The task:
In the records below, quote everything from the line containing "Which box's median line is the highest?" down to the line containing "Which series has", with both of those lines included, and leave the pictures out.

Source records:
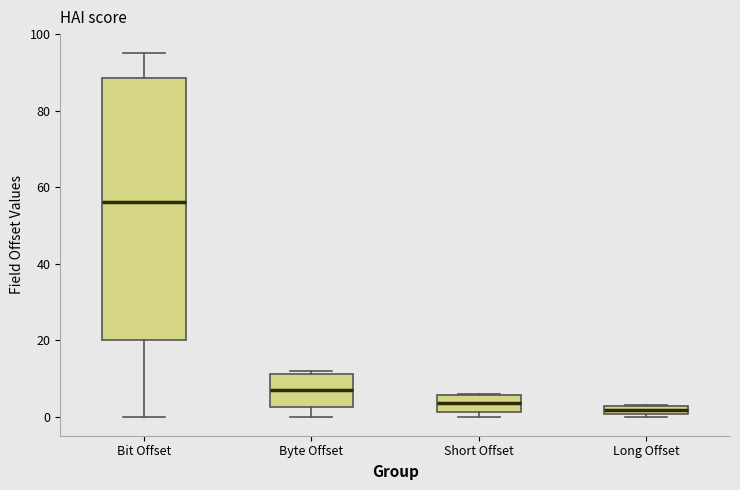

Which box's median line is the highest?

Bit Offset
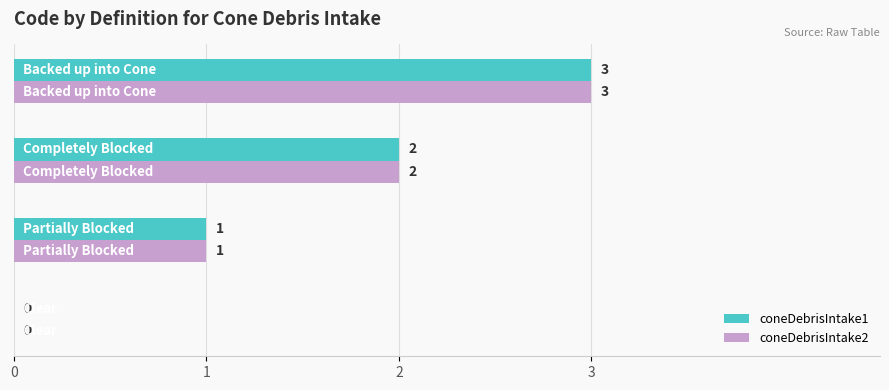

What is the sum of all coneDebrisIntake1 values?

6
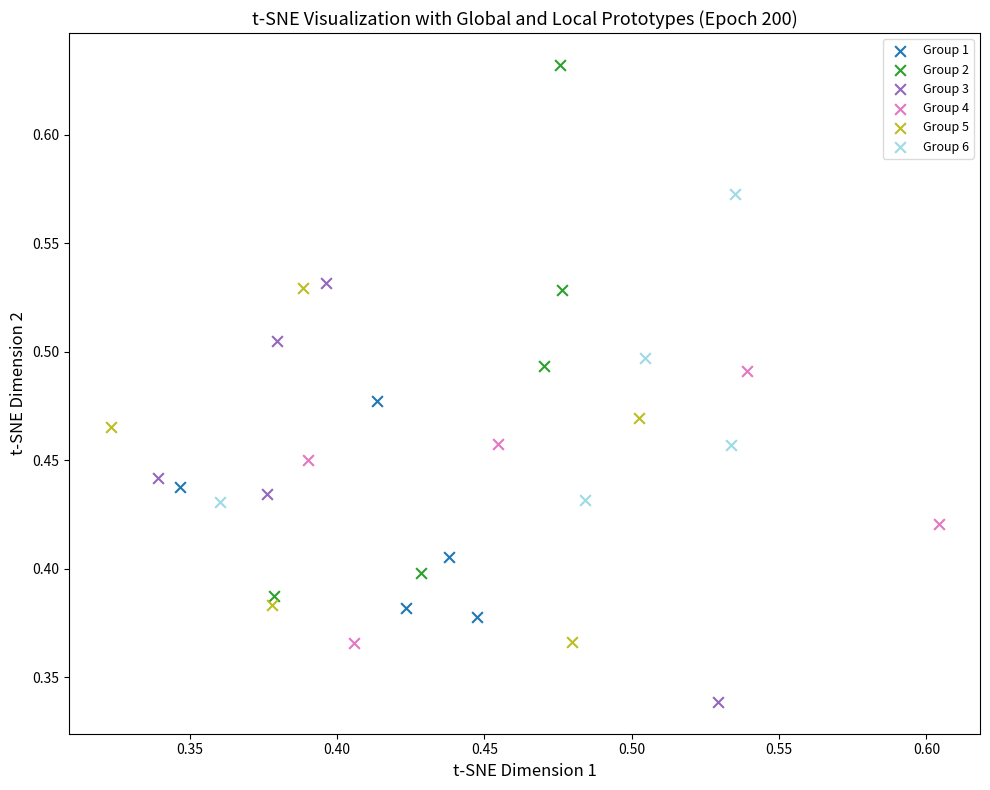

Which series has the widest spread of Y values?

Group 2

* * *

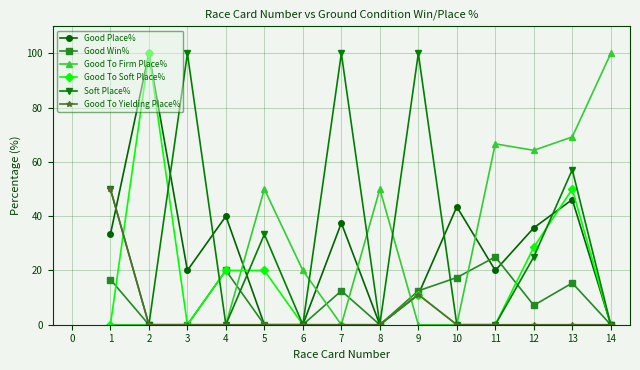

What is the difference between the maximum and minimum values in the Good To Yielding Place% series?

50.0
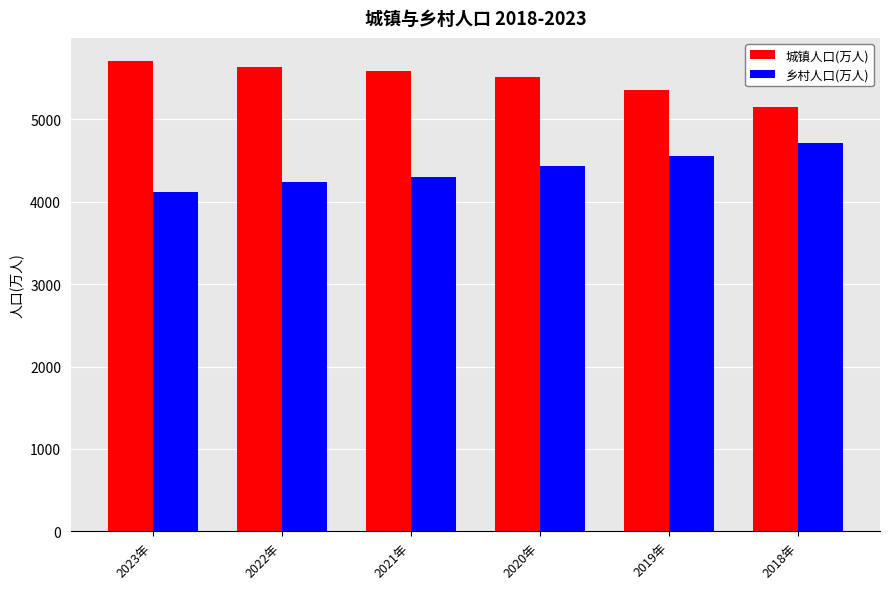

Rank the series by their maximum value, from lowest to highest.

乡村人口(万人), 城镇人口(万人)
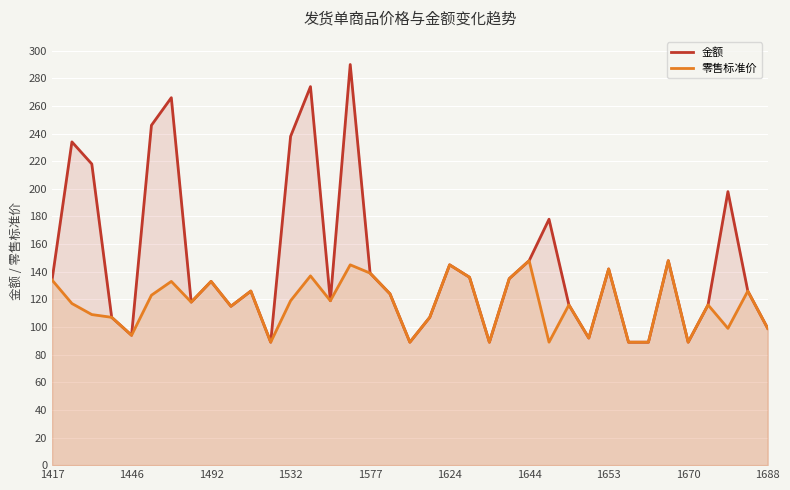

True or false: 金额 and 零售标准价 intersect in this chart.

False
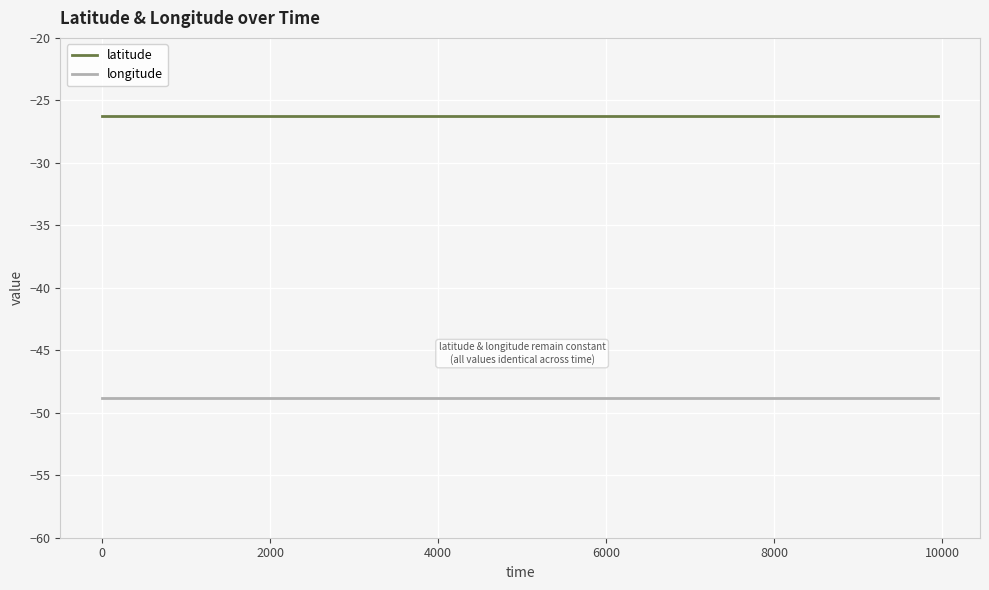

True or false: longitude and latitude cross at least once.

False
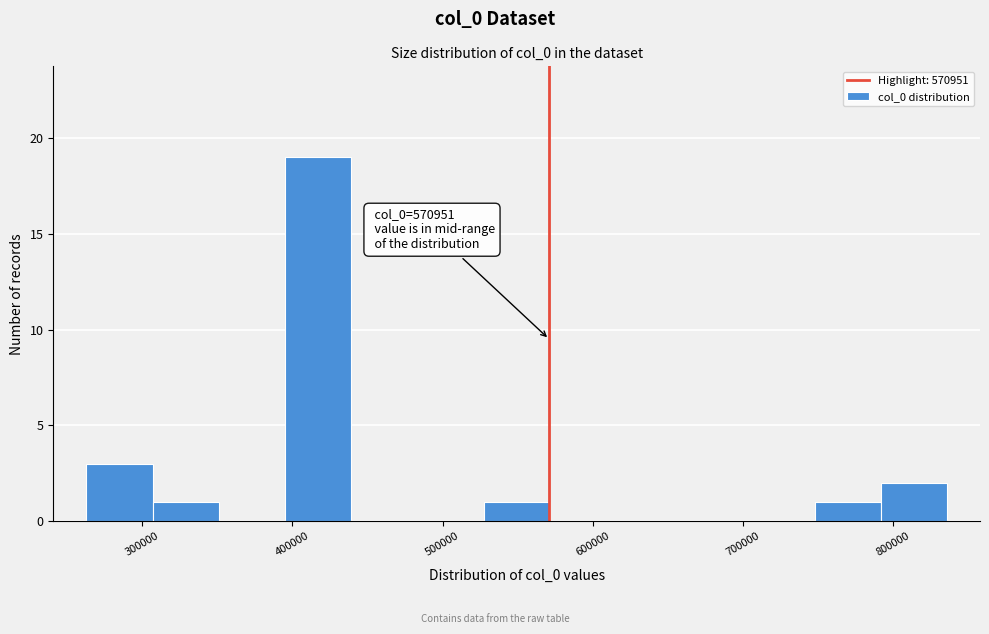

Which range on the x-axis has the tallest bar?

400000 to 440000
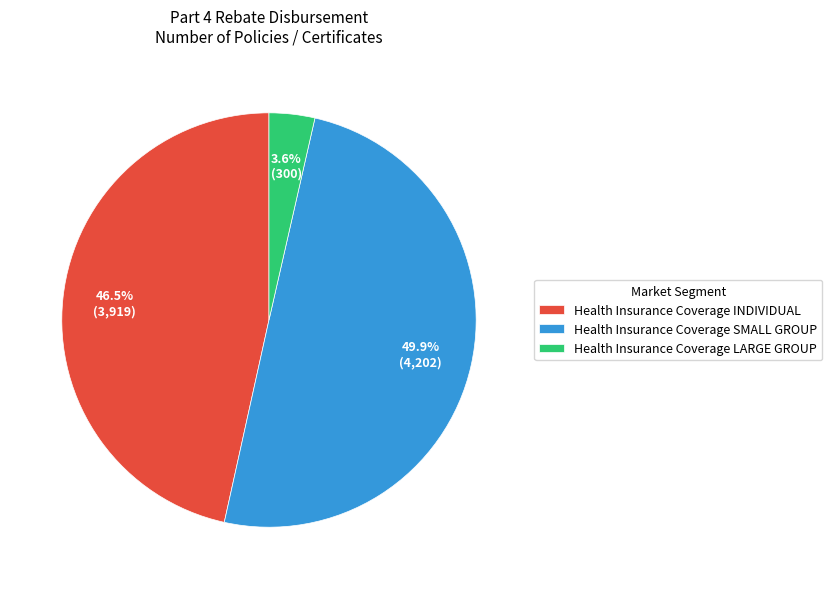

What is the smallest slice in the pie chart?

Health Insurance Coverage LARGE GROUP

Answer section:
Which box's median line is the highest?

Bit Offset

What is the sum of all coneDebrisIntake1 values?

6

Which series has the widest spread of Y values?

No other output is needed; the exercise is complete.